THE admiral was not altogether disappointed in his calculations on the result of William's trip to France. The balmy softness of the climate-the rich variety and beauty of its scenes-its silver flood smoothly gliding along the verdant meadows, or boldly rushing through romantic hills adorned with clustering vines and snow-white castles, contributed much to dissipate the gloom occasioned by his late persecution. But far more exhilarating still were the manners of its inhabitants. William's natural bias was benevolence. The hand that made him had so kindly attuned his nerves to the harmonies of moral beauty, that every look and note of love awakened his soul to joy. Then among what people on earth could he have fallen with such chance of fascination as among the French? That extraordinary people, who study no science but to please who forget themselves, to make others happy—

and who with all they do, mingle so much of suavity and endearment, that whether they frown or smile, whether they grant or refuse, they almost equally oblige: for they frown with such delicacy, and refuse with such grace, that all must fall in love with them. William Penn fell in love with them, And as love naturally assimilates itself to the beloved, he quickly, as the apostle enjoins, in things indifferent, "became all things to them," he learned their language with the facility of a mocking-bird-he caught their manners by instinct --his limbs forgot their proud British stiffness-and his muscles their cold unlovely rigidity-and whether he stood or moved; whether he bowed or smiled; in standing, moving, bowing and smiling, shone forth the elegant and all accomplished Frenchman.

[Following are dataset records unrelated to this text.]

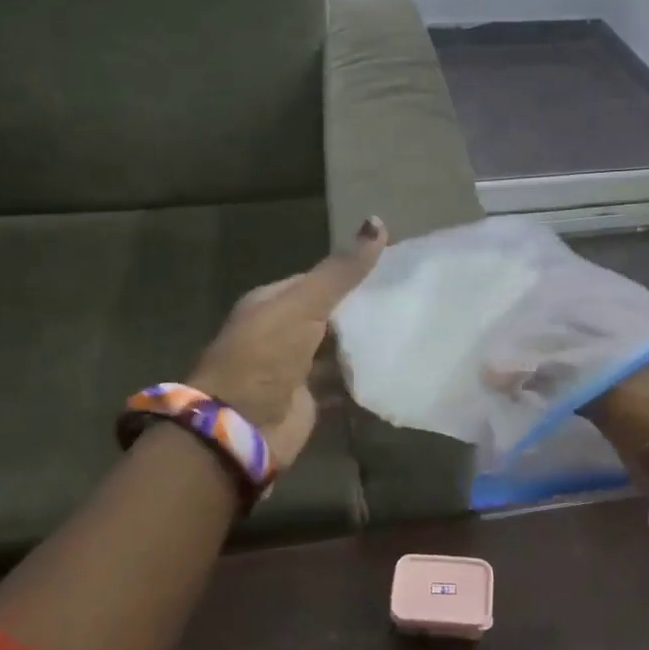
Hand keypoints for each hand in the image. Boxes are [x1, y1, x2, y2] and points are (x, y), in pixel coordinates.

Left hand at [190, 217, 387, 466]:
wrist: (239, 428)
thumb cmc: (265, 355)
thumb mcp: (303, 305)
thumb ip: (341, 271)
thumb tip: (377, 221)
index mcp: (271, 304)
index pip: (316, 281)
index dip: (350, 274)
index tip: (391, 270)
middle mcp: (281, 333)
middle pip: (328, 315)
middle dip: (362, 310)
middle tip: (408, 300)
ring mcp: (294, 369)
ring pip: (336, 350)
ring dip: (364, 346)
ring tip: (408, 332)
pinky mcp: (309, 400)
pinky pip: (342, 385)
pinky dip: (362, 381)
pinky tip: (393, 371)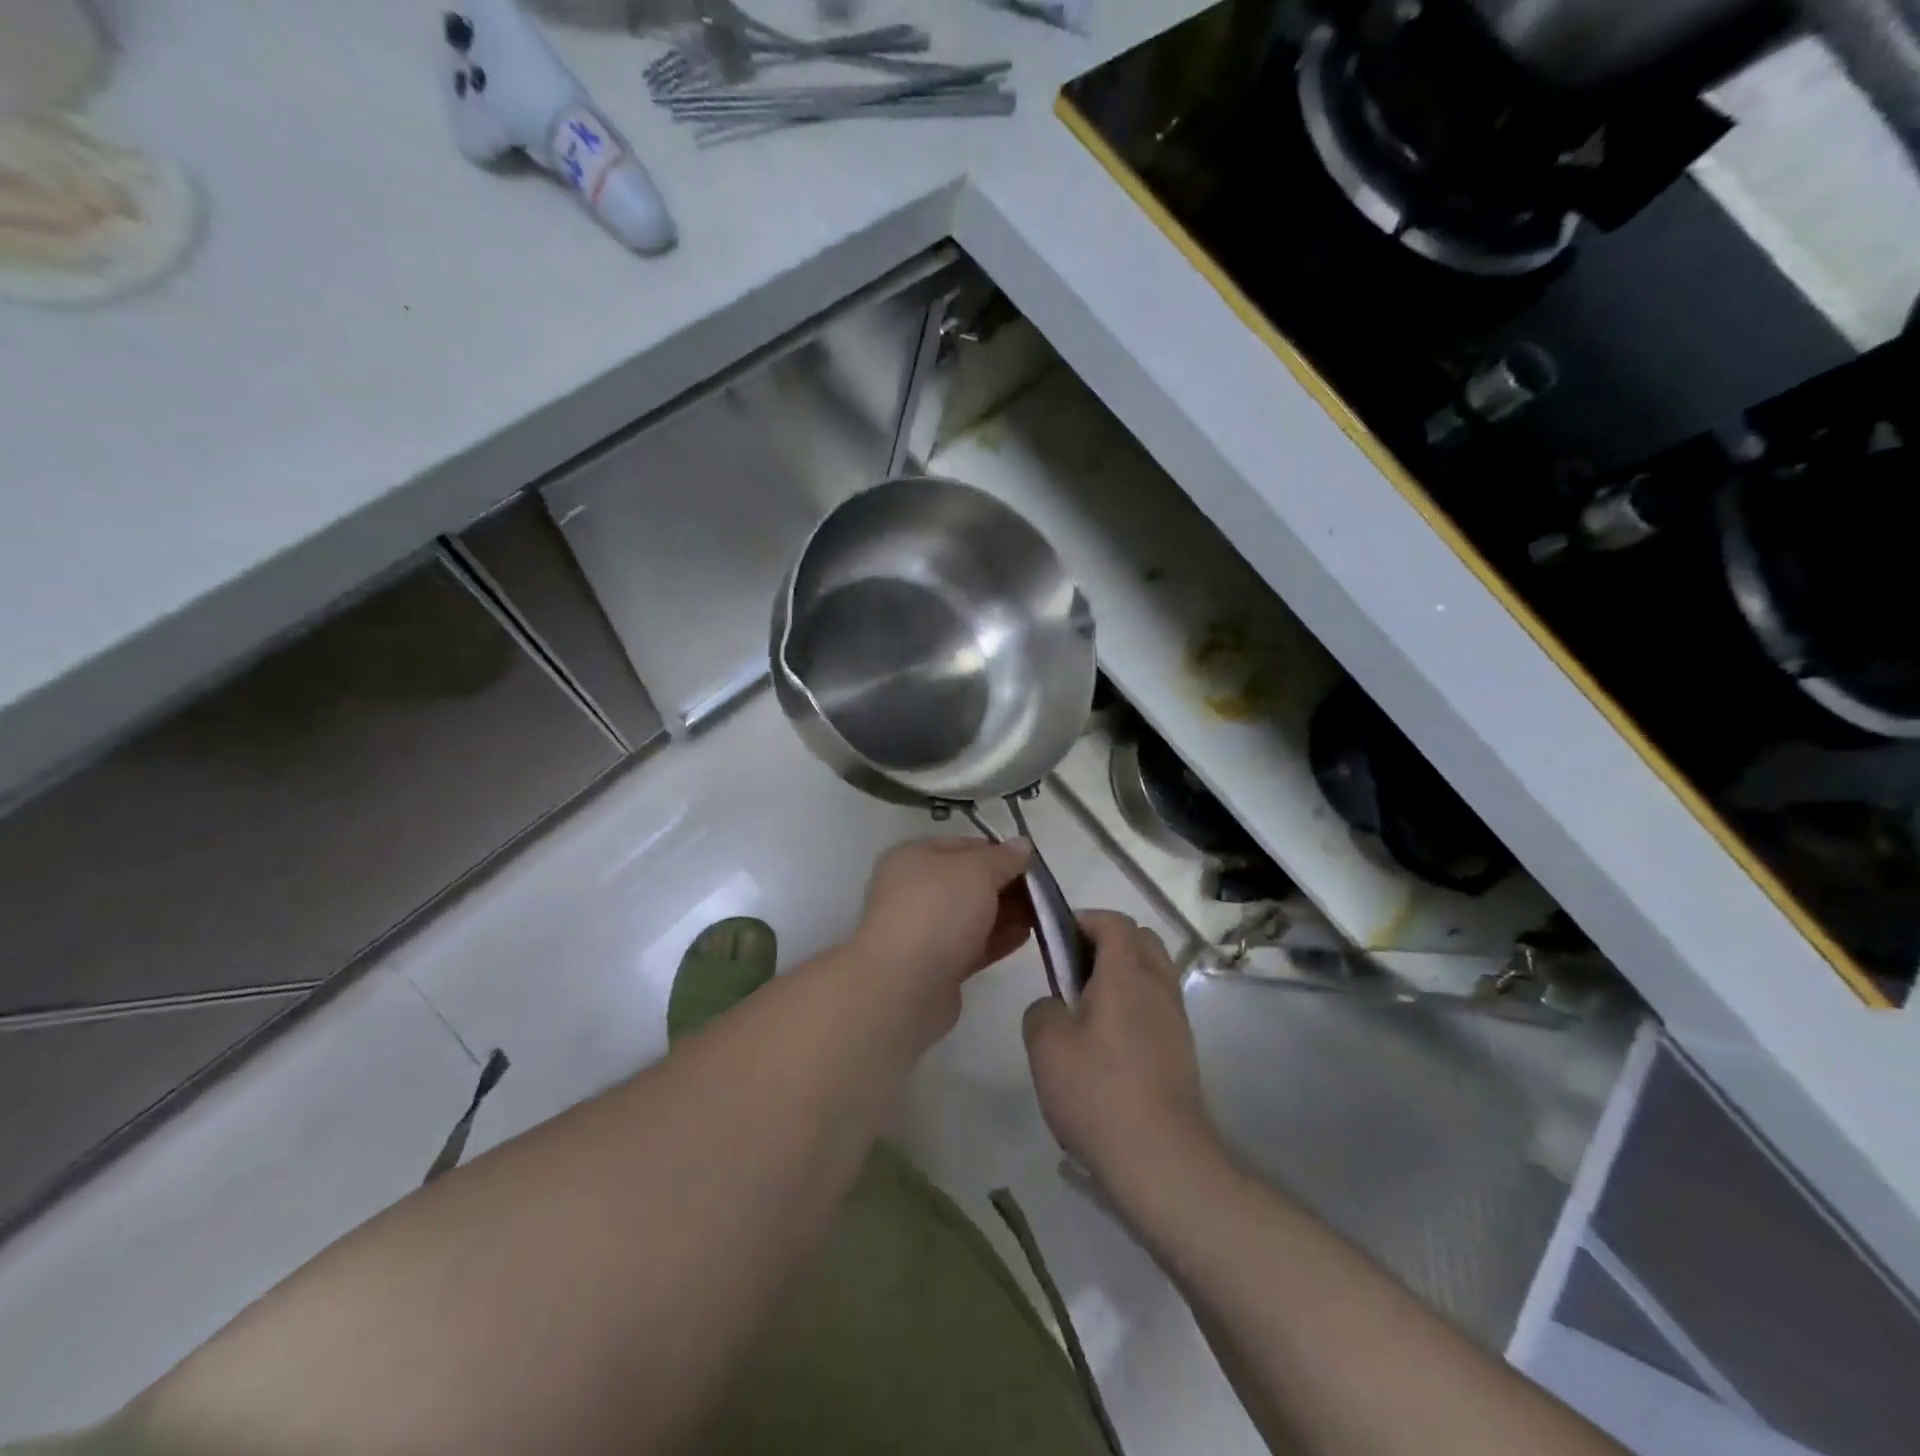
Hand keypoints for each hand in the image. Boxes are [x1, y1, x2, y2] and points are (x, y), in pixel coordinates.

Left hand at [850, 837, 1034, 1033]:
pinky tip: (1027, 936)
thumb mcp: (977, 870)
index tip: (1031, 864)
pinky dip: (998, 939)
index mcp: (913, 857)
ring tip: (1043, 915)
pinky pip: (973, 945)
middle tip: (1043, 892)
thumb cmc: (938, 910)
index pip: (963, 846)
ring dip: (1006, 913)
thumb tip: (1022, 845)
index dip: (999, 851)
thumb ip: (1003, 858)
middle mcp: (914, 889)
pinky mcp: (936, 965)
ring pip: (973, 915)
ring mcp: (924, 929)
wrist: (904, 984)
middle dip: (1006, 885)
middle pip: (969, 882)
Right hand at [1023, 912, 1220, 1195]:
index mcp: (1126, 973)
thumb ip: (1042, 1009)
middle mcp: (1158, 986)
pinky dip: (1134, 1006)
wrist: (1162, 1162)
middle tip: (1071, 970)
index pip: (1114, 921)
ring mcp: (1176, 1020)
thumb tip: (1054, 1006)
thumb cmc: (1099, 1093)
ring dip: (1122, 975)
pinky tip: (1107, 1045)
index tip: (1056, 939)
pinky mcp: (1182, 1051)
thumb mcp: (1046, 1046)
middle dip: (1106, 943)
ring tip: (1086, 1009)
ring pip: (1152, 973)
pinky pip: (1157, 1006)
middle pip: (1140, 940)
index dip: (1083, 920)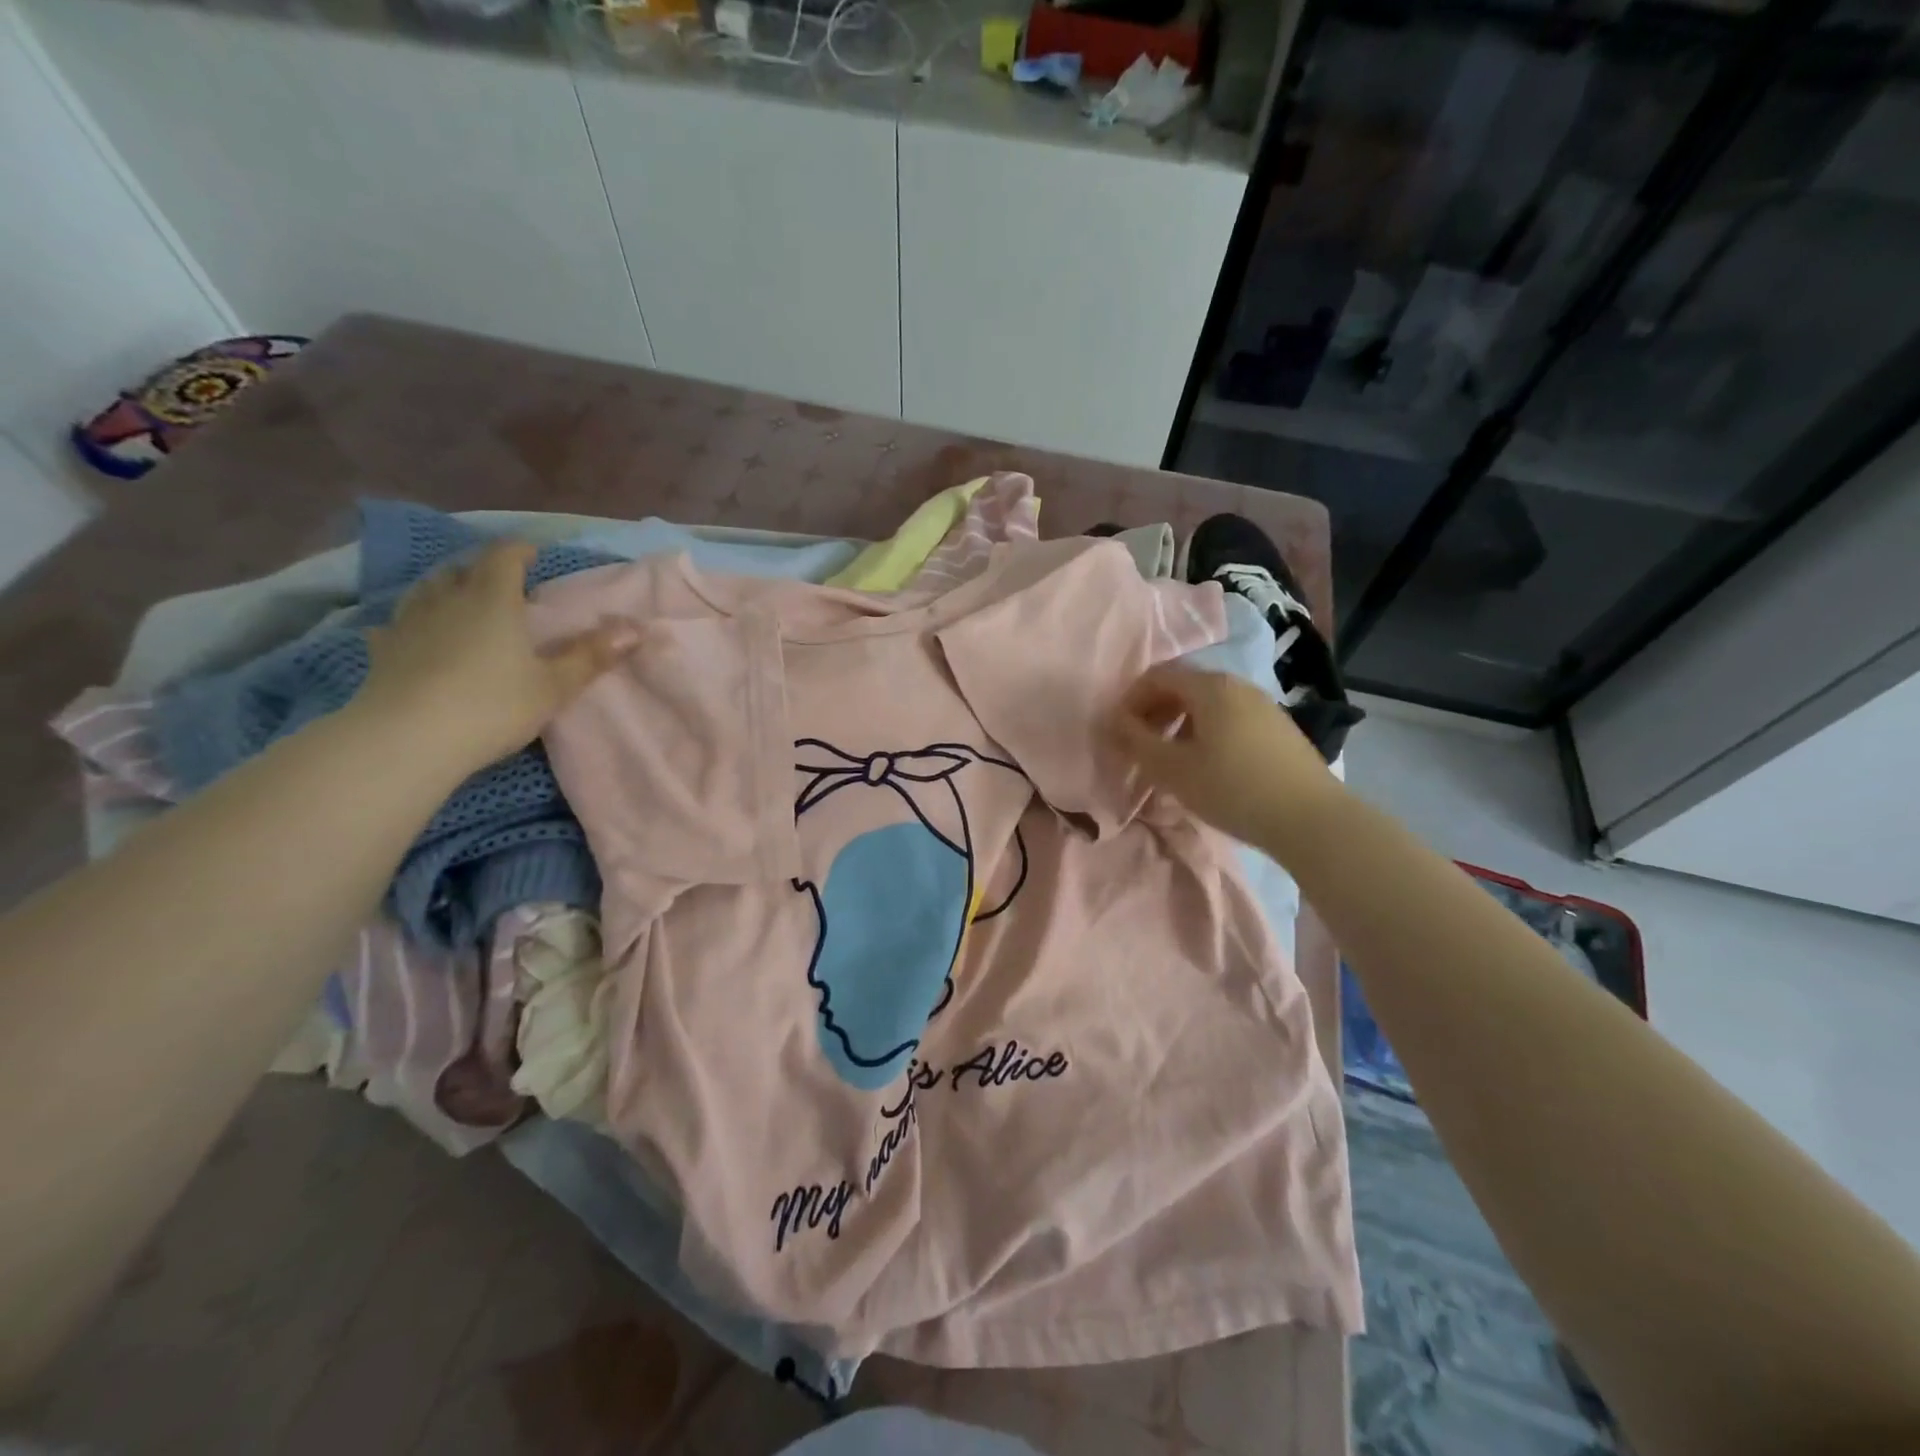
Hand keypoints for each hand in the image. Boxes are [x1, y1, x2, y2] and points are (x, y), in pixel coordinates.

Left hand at [354, 541, 635, 774]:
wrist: (408, 739)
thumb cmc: (492, 706)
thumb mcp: (554, 686)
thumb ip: (592, 656)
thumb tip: (636, 629)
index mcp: (493, 601)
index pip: (504, 558)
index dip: (519, 551)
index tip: (533, 554)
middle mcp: (448, 601)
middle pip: (462, 570)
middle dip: (482, 570)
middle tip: (501, 583)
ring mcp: (409, 624)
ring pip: (426, 591)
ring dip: (445, 589)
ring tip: (459, 601)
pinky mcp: (383, 651)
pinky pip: (397, 625)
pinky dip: (412, 624)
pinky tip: (414, 636)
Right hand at [1108, 664, 1342, 855]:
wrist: (1311, 818)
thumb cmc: (1232, 789)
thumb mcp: (1173, 769)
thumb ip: (1137, 741)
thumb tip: (1114, 721)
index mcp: (1210, 687)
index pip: (1158, 675)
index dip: (1131, 699)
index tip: (1119, 731)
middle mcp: (1237, 685)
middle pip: (1184, 686)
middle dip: (1154, 711)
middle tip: (1141, 745)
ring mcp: (1263, 704)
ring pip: (1208, 704)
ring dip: (1180, 723)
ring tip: (1172, 759)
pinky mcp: (1279, 727)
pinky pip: (1230, 718)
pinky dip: (1207, 732)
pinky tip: (1209, 766)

It was in this style that William, after twelve months' absence, presented himself before his father at Pennwood. The admiral was quite delighted with this "charming change," as he observed to Mrs. Penn, "that had taken place in William's appearance." He introduced him at court-he carried him about as in triumph among all his illustrious friends-and for fear he should relapse into his old gloomy ways, as he termed them, he resolved to send him over at once to Ireland, to take the management of an estate that had lately fallen to him in the neighbourhood of Dubfin, the metropolis. And to insure him a full round of dissipation, his pockets were filled with letters from the admiral's court friends, introducing him in the most flattering terms, to the lord lieutenant and his numerous friends, the great ones of Dublin. The calculation from all this was, that if William, now put into such a hopeful way, by the polite and sweetly mannered French, could but be associated for a season with the gay and warm-hearted Irish, he would be confirmed an elegant man of the world beyond the power of superstition to shake him.